Saturday, July 18, 2015

Saturday, 7:00am-9:00am

The usual crew was out in full force this morning, chirping and sitting on the electrical cords, since fairly early in the morning. Maybe they are less likely to leave because the street is quieter on Saturday. There is, however, one couple that flies together everywhere, courting and playing each other, which I find interesting. Apparently, we're at the very end of mating season, so it's not impossible that some late bloomers are still pairing up and getting ready.

Odds are that these folks are not mates for life, but it's not entirely impossible. Carola Haas found that, while robins are not lifetime monogamists, there are some "repeat players" who meet and mate again the following year, especially if their previous mating stint had been successful. If this couple decide to mate and build a nest, even this late in the game, they'll have lots of great spots to choose from.

They'll have to consider the location pretty carefully, because predators abound (and by that I mean birds, not Spade and Archer.) I've read about an interesting experiment conducted by Ian McLean, James Smith and Glenna Stewart, who examined mobbing behavior among nesting robins. When robin couples mob nest predators, one of the unfortunate side effects is that their mobbing calls are a cue to one of their worst predators, the northwestern crow. So, robins have to balance the costs and benefits of mobbing behavior. After confirming that robins mob human "predators" similarly to crow ones, McLean et al. "mobbed" nests of the same couple during the same nesting cycle, or in subsequent nesting cycles. They found that, in the course of the same nesting effort, the robins' response is fairly constant, but across nesting cycles it changes, indicating that mobbing is not just an expression of a particular robin's aggressive character but an outcome determined by many environmental factors, including nest location. The experiment did not find a correlation between mobbing behavior and nesting success, but since the "mobbers" were the humans controlling the experiment that does not surprise me; it very well may be that, in real life, where mobbing or not mobbing has real repercussions, robins are evolutionarily programmed to mob or not mob with the potential effect of mating success in mind.

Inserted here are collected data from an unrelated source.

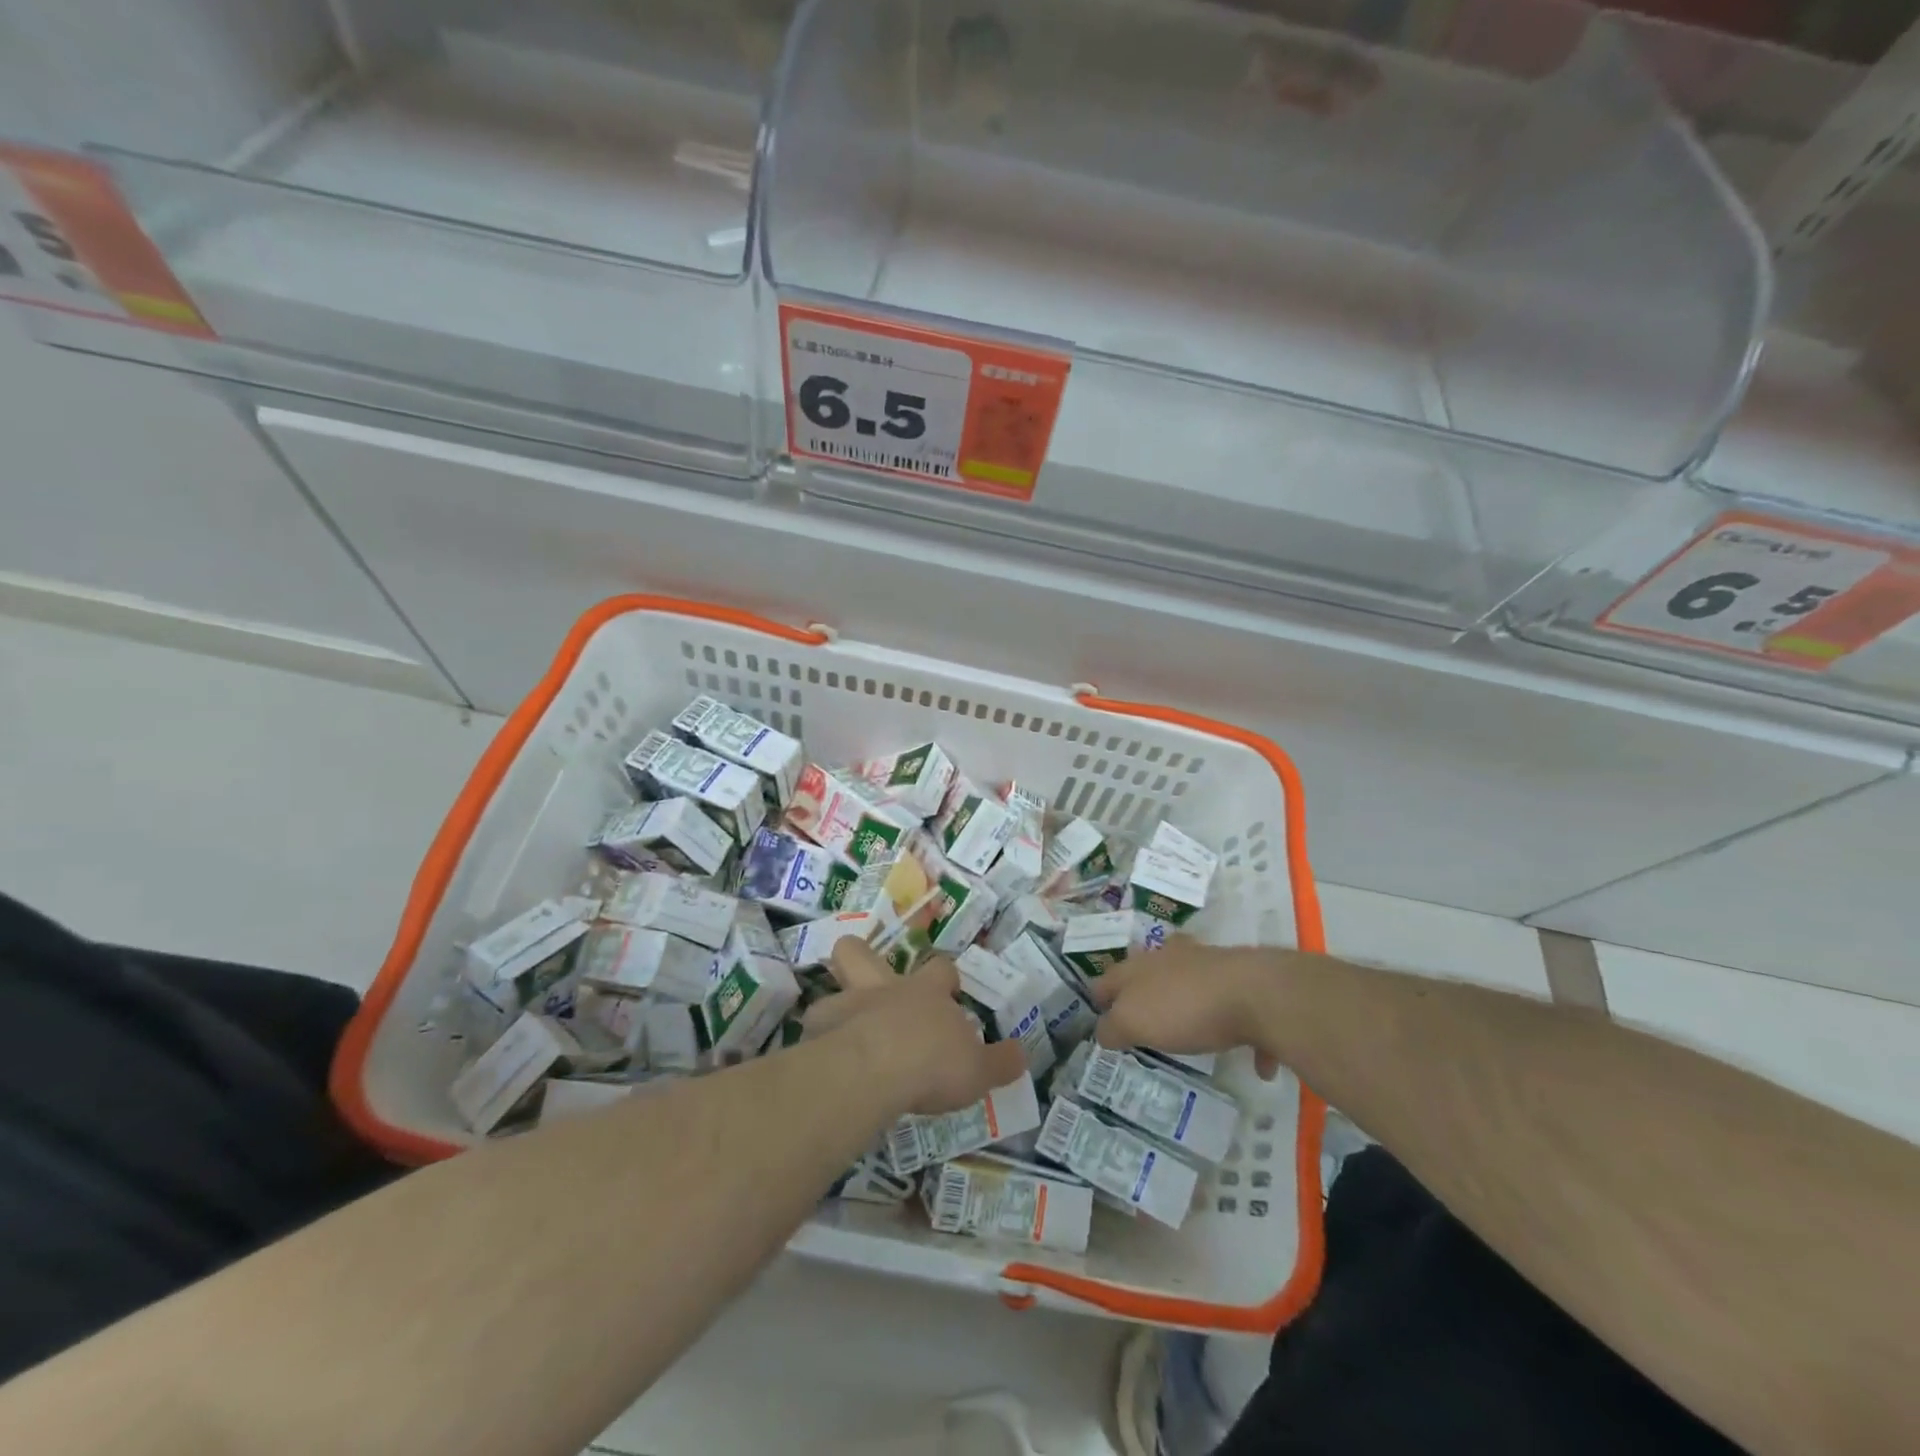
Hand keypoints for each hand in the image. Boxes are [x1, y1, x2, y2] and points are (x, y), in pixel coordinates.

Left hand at [806, 941, 1027, 1114]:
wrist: (876, 1070)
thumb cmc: (932, 1063)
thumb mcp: (978, 1070)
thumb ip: (999, 1062)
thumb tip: (1022, 1055)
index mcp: (926, 993)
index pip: (941, 970)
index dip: (945, 979)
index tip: (950, 993)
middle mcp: (885, 989)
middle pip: (863, 952)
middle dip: (864, 957)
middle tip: (872, 980)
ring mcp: (848, 1004)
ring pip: (834, 982)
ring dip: (839, 1000)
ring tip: (844, 1026)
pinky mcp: (820, 1029)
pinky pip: (816, 1025)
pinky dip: (821, 1036)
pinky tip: (825, 1057)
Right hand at [1092, 942, 1286, 1078]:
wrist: (1256, 994)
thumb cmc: (1184, 1007)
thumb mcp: (1134, 1022)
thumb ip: (1114, 1027)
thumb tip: (1103, 1031)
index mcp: (1141, 967)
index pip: (1109, 978)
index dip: (1099, 995)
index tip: (1096, 1011)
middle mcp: (1173, 958)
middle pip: (1150, 972)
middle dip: (1144, 990)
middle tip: (1142, 1016)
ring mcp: (1211, 966)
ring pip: (1194, 982)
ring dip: (1190, 1004)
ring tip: (1192, 1033)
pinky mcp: (1246, 984)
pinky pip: (1240, 1010)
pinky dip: (1242, 1033)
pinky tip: (1254, 1064)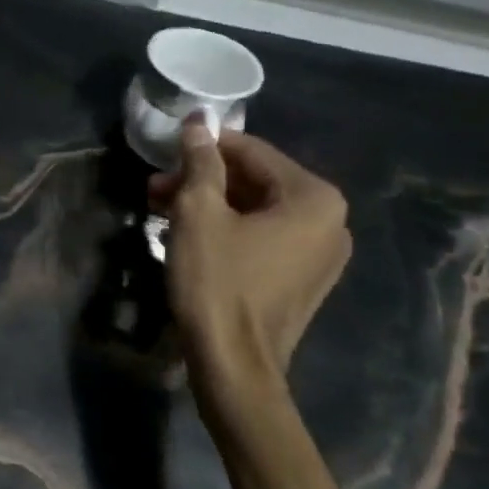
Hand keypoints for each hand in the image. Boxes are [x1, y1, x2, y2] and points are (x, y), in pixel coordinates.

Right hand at [150, 118, 349, 373]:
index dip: (204, 147)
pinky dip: (230, 233)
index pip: (253, 152)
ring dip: (212, 208)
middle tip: (156, 189)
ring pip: (258, 213)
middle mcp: (331, 221)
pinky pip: (265, 240)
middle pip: (256, 183)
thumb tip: (199, 122)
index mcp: (314, 197)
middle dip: (204, 182)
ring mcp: (322, 255)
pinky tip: (192, 240)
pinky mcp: (304, 281)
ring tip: (164, 213)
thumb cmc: (217, 284)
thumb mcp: (198, 215)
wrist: (233, 366)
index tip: (166, 152)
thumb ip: (201, 162)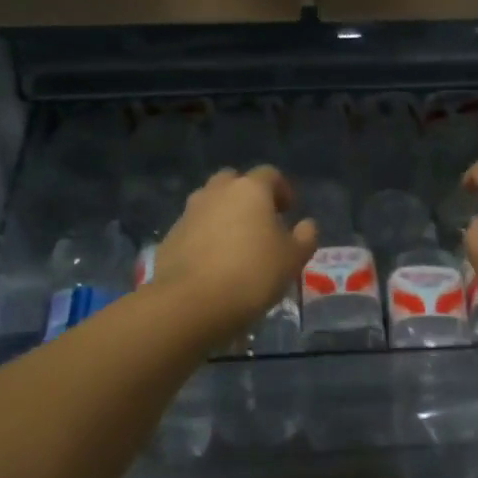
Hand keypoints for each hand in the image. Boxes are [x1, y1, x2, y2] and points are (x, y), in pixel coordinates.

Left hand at [152, 166, 317, 337]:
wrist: (190, 303)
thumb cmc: (252, 274)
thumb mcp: (293, 259)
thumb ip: (305, 237)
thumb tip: (306, 225)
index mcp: (250, 190)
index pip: (270, 175)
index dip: (282, 190)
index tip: (289, 211)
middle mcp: (216, 192)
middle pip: (234, 182)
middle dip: (248, 196)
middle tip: (260, 222)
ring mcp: (189, 213)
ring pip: (211, 203)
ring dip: (224, 215)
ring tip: (236, 244)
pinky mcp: (170, 236)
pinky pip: (194, 228)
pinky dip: (205, 237)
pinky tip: (213, 263)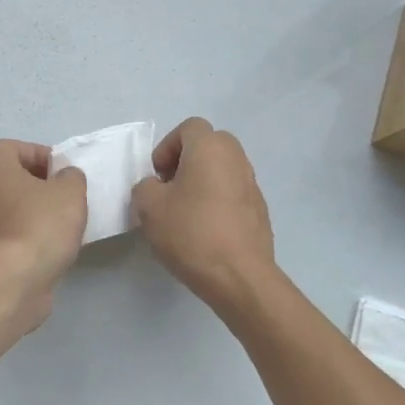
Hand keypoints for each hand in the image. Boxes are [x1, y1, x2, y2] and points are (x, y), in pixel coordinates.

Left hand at [0, 139, 87, 325]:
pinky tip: (49, 248)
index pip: (15, 148)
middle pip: (11, 178)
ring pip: (10, 207)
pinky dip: (27, 236)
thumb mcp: (70, 191)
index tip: (63, 173)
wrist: (12, 280)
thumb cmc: (40, 224)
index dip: (42, 155)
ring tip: (62, 225)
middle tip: (65, 197)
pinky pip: (9, 233)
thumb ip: (71, 176)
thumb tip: (64, 177)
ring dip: (33, 212)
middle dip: (39, 185)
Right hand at [132, 118, 276, 314]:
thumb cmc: (191, 232)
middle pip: (208, 145)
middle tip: (170, 190)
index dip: (167, 147)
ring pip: (222, 170)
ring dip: (202, 183)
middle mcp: (236, 158)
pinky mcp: (260, 211)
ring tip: (185, 214)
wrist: (240, 277)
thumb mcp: (149, 207)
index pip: (189, 127)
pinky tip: (205, 232)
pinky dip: (218, 203)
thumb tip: (156, 188)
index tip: (158, 177)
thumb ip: (145, 187)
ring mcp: (253, 185)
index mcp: (211, 148)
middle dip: (185, 162)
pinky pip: (233, 194)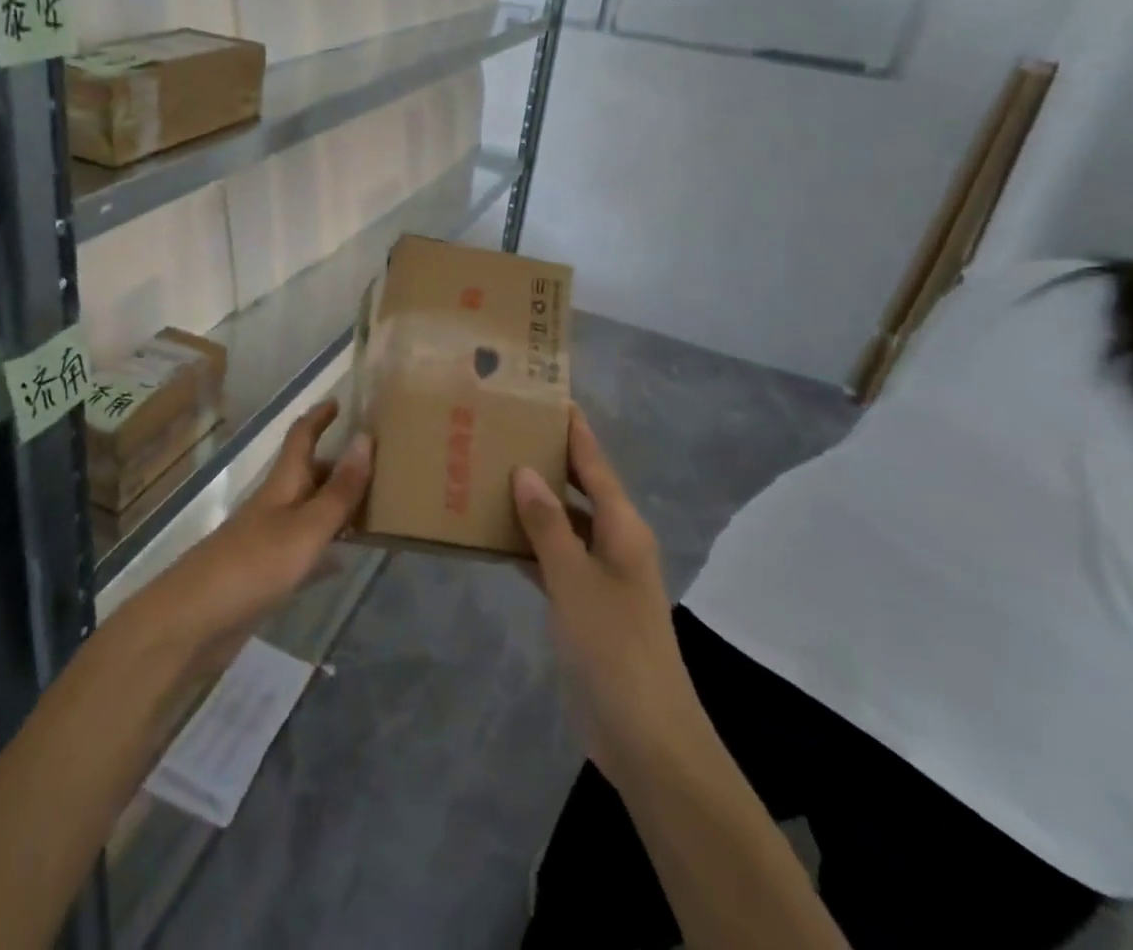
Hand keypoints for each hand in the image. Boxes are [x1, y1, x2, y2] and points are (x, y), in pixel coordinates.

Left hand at [126, 400, 372, 680]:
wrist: (193, 622)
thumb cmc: (254, 565)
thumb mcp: (307, 527)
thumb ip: (339, 490)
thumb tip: (366, 436)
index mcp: (282, 484)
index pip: (301, 437)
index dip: (319, 417)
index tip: (339, 400)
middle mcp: (275, 505)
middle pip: (308, 474)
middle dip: (338, 465)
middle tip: (379, 466)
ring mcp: (267, 540)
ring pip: (309, 512)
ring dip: (336, 506)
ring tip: (374, 508)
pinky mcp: (264, 575)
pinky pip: (304, 550)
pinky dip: (325, 548)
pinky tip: (343, 560)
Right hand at [514, 406, 707, 789]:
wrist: (645, 737)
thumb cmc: (614, 647)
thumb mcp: (575, 578)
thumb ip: (547, 523)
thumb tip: (524, 470)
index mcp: (623, 527)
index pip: (594, 463)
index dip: (573, 429)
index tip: (546, 395)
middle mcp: (614, 542)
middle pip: (578, 488)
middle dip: (546, 459)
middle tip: (502, 429)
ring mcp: (599, 575)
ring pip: (561, 523)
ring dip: (531, 503)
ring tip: (487, 471)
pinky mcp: (584, 606)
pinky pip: (552, 559)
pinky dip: (527, 544)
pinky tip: (492, 534)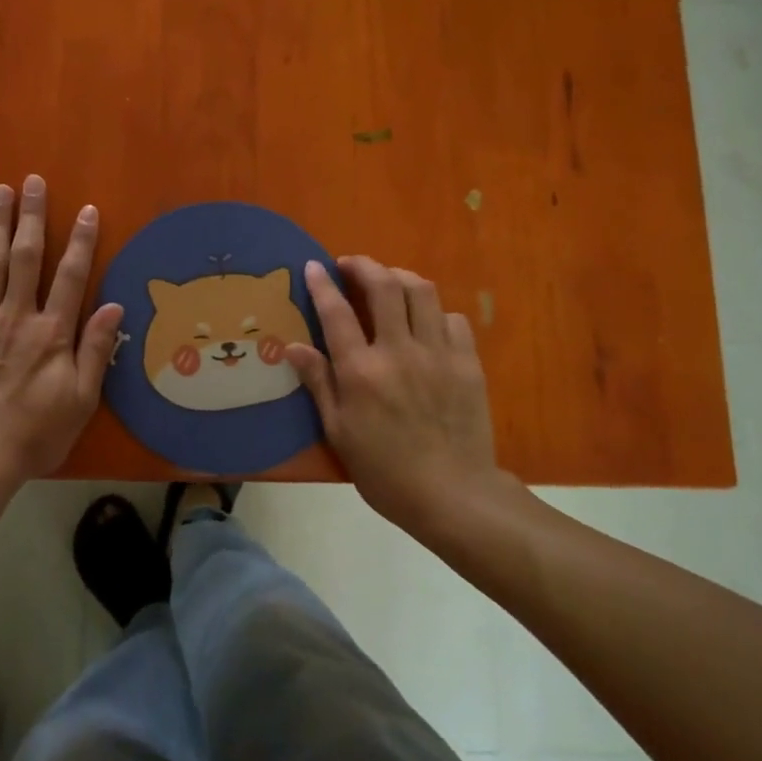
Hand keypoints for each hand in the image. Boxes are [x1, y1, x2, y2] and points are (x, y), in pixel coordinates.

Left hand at [0, 175, 123, 482]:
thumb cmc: (35, 433)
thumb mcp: (80, 400)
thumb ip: (95, 351)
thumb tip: (114, 305)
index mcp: (52, 331)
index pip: (71, 275)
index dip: (81, 240)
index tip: (87, 210)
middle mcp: (16, 315)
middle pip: (26, 256)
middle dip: (32, 215)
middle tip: (33, 181)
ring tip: (1, 191)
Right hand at [284, 256, 531, 537]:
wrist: (452, 494)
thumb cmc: (384, 470)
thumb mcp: (338, 432)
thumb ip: (318, 383)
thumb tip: (293, 346)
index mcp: (362, 370)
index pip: (337, 312)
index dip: (323, 284)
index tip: (314, 265)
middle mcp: (399, 351)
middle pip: (384, 286)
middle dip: (364, 266)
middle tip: (350, 265)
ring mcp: (438, 353)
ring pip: (422, 292)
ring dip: (400, 277)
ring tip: (387, 282)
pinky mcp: (468, 363)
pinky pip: (453, 319)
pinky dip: (434, 311)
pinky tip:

As I came to the end of today's shift, only one bird remained on the electric cords (it's a beautiful specimen with gorgeous, shiny bronze plumage on its little chest) , but the other birds, including, possibly, the couple, are not far away, judging from the chirps. At this point I can already tell the robin chirps from everyone else's, even though whenever something exciting happens in the yard or out in the street everyone emits an alarm call at more or less the same time. Even though the alarm calls are emitted to protect one's own species, they are probably taken as cues by other types of birds who then emit alarm calls of their own to their own family members.